The Whitmore Manufacturing Company
During the year ended March 31, 2010, Whitmore reported net income of $3,661,000 on net sales of $26,777,000, compared with net income of $3,209,000 on net sales of $28,163,000 in the previous year. The company is owned 80% by Capital Southwest and 20% by Capital Southwest’s subsidiary, The RectorSeal Corporation (described on this page). At March 31, 2010, the direct investment in 80% of Whitmore by Capital Southwest was valued at $47,500,000 and had a cost of $1,600,000.
So those two companies are valued at a 12.5x P/E and a 13.0x P/E ratio. Impossible to judge how appropriate those ratios are without knowing anything about the companies, but given the fact that they have grown significantly since CSWC invested in them decades ago they are probably reasonable solid businesses and the valuations don’t look crazy at first sight.
The biggest reason for a holding company and/or closed end investment funds to trade at a discount to net asset value is because management is adding an aditional layer of costs. The costs of running CSWC seem to be very reasonable. Operating expenses and management and directors’ fees were around 5M a year for the past 3 years, so that would translate to a bit less than a 1% TER. If you would assume that the management of CSWC would add no value this 1% would still warrant a decent discount to NAV. If you would assume that long term expected return of the portfolio would be between 5 and 10 percent a fair discount would be between 10 and 20 percent. Given the track record of CSWC this assumption is probably a bit unfair.

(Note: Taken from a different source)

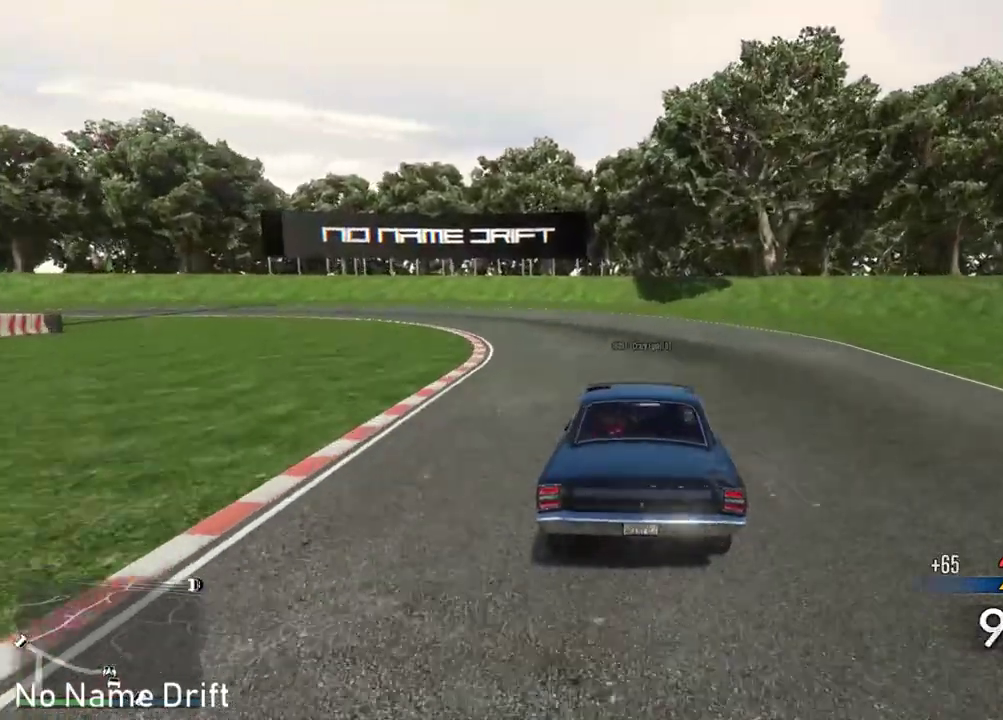
{"buttons": ["R2"], "left_stick": "left", "right_stick": "center", "events": [[367, "R2", "down"], [483, "L2", "up"]]}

Taxes are another consideration that influence the discount. Capital Southwest has big unrealized gains, but since these gains are probably also not going to be realized in the next few decades the related taxes are not a big issue. The net present value of taxes that will only be paid at some point far in the future isn’t very big.
CSWC gives the investor an opportunity to buy at a significant discount a private equity fund that has a good track record. It can probably take a long time for the discount to get smaller, but I think that at the current discount you can be fairly certain that you are getting a good deal. You probably need a lot of patience, but that fits perfectly with the fund strategy and is exactly the reason why outperformance might be possible.
I don’t have a position, and I’m not planning to initiate one soon, because I have plenty of exposure to the USA already and don’t think it’s ridiculously cheap. I’m certainly going to keep CSWC on my watchlist.